The internet has completely changed how we live our lives, in particular how we go about our daily tasks. Nowadays we shop, communicate, work, bank and book appointments online. In fact, you could run almost all of your errands without having to leave the house! But in doing so we share a lot of our personal information with businesses via the internet and with cybercrime on the rise, this has made our sensitive information vulnerable. As a result, data protection has become increasingly important in recent years.
In 2018, the new General Data Protection Regulations (GDPR) were implemented in order to protect all EU citizens. This meant some big changes for businesses and the way they collected, stored and used this information. All businesses, no matter how big or small, must now be GDPR compliant or face a potentially huge fine. As a startup, you may be unsure how this new legislation affects you and how to make sure you're compliant - and we’re here to help.

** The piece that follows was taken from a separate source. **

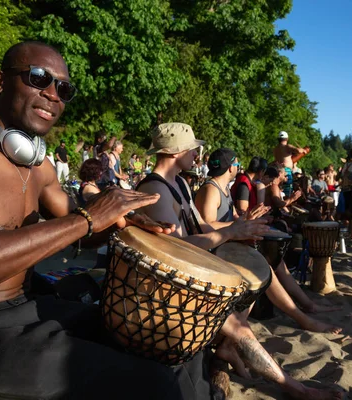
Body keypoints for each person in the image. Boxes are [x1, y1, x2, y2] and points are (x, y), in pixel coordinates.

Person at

This guide will take you through GDPR and what data protection means for your startup. It will also look at what constitutes sensitive/personal data and how you can ensure you're complying with these regulations right from the start.
GDPR is the basis for data protection in the UK and Europe. This legislation is designed to protect the sensitive information of all EU citizens and give them more control over their personal data. This means they can access their information whenever they want and hold the right to be forgotten. But what does this mean for your startup?

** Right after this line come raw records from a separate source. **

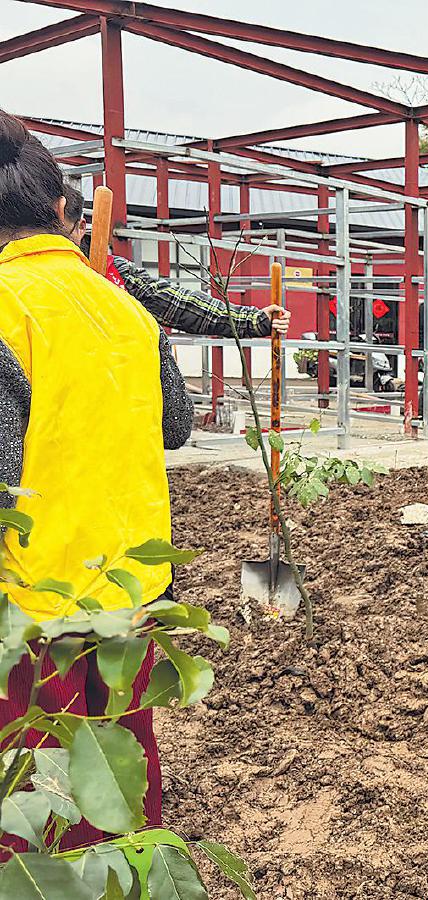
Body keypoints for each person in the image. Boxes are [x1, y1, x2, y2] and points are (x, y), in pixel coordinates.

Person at [0, 110, 193, 846]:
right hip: (129, 592)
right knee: (120, 766)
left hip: (30, 609)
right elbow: (175, 427)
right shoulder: (129, 309)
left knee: (34, 793)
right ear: (62, 212)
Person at [63, 182, 290, 339]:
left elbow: (180, 305)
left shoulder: (112, 272)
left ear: (81, 228)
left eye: (59, 232)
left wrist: (255, 320)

It means that your duty is to protect the personal data of your customers, clients or prospectives. In order to do this you must understand the rules and regulations set out in this legislation and have the correct security measures in place. What’s more, you must always get consent from individuals to use their data, you must then only use this information for the agreed upon purpose. If a customer or client asks to see the information you have collected on them you must be able to provide this. They can also request that you delete this data as well.

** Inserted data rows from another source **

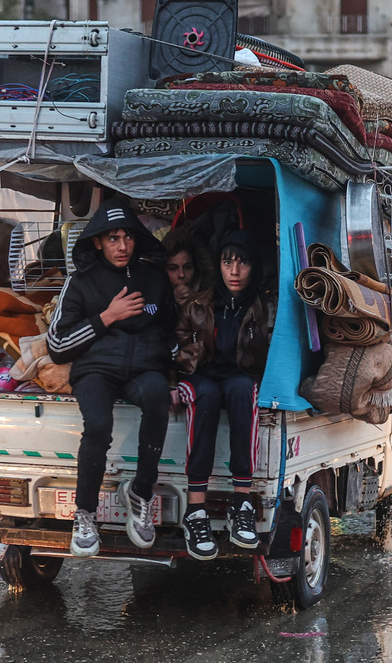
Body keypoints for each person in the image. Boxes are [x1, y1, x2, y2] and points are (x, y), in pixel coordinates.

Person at [47, 199, 177, 558]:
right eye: (112, 238)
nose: (122, 246)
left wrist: (170, 361)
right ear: (97, 243)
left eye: (127, 237)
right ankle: (85, 515)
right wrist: (107, 316)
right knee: (98, 426)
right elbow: (57, 344)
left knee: (157, 397)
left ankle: (141, 493)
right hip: (96, 371)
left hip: (143, 370)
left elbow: (172, 331)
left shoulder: (154, 279)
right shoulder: (81, 282)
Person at [173, 231, 273, 560]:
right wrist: (173, 381)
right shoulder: (199, 303)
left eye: (242, 262)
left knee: (245, 392)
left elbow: (272, 355)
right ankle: (195, 511)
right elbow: (180, 348)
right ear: (218, 266)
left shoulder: (265, 308)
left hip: (240, 376)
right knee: (206, 397)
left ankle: (241, 504)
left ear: (253, 267)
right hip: (202, 376)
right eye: (227, 261)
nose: (234, 270)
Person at [161, 228, 210, 308]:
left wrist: (195, 305)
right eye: (173, 268)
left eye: (188, 267)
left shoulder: (210, 297)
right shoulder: (153, 299)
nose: (181, 275)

Worryingly, it can be a misconception that startups and smaller businesses do not have to abide by GDPR, but this is simply not the case. If you don’t follow the rules you could find yourself in hot water. Not only that, but it’s good practise to get the proper security measures and processes in place right away for when your business begins to grow. This stops any nasty surprises or a huge backlog of work further down the line.
According to GDPR, personal data is the information that relates to an individual and can identify who they are in any way. So this covers the obvious sensitive data such as bank details, but also information about their personal life. Below we’ve broken down this data into two sections to help you get a better understanding.
There are a number of important ways you can take data protection seriously and ensure that your business is GDPR compliant. Below we’ll look at the simplest ways to set security goals, map your data processes and gain consent from customers or clients.
To get started, the best thing to do is to set data protection and security goals for your startup. For example, these could outline which systems you’d like to put in place and when you’d like to achieve this by. Whatever your goals, make sure you share these with all your employees so they understand the importance of data protection for the success of your company.
As mentioned above, you need to be able to provide and delete sensitive data when asked. To help you keep things organised and to ensure you are able to find this information quickly when you need to, you should map out all your processes. What this means is making a note of where all data is collected, stored or shared, and keeping a record of how data is subsequently destroyed or deleted.
Finally, in the early stages of starting a business marketing can be very important, for example, trying to build a mailing list and growing your customer base. However, you need to make sure all your marketing efforts are GDPR compliant. In particular your email marketing strategy must stick to the rules, past tactics such as pre-ticked boxes and automated opt-ins are no longer legal, so it’s a good idea to get clued up before creating your marketing strategy.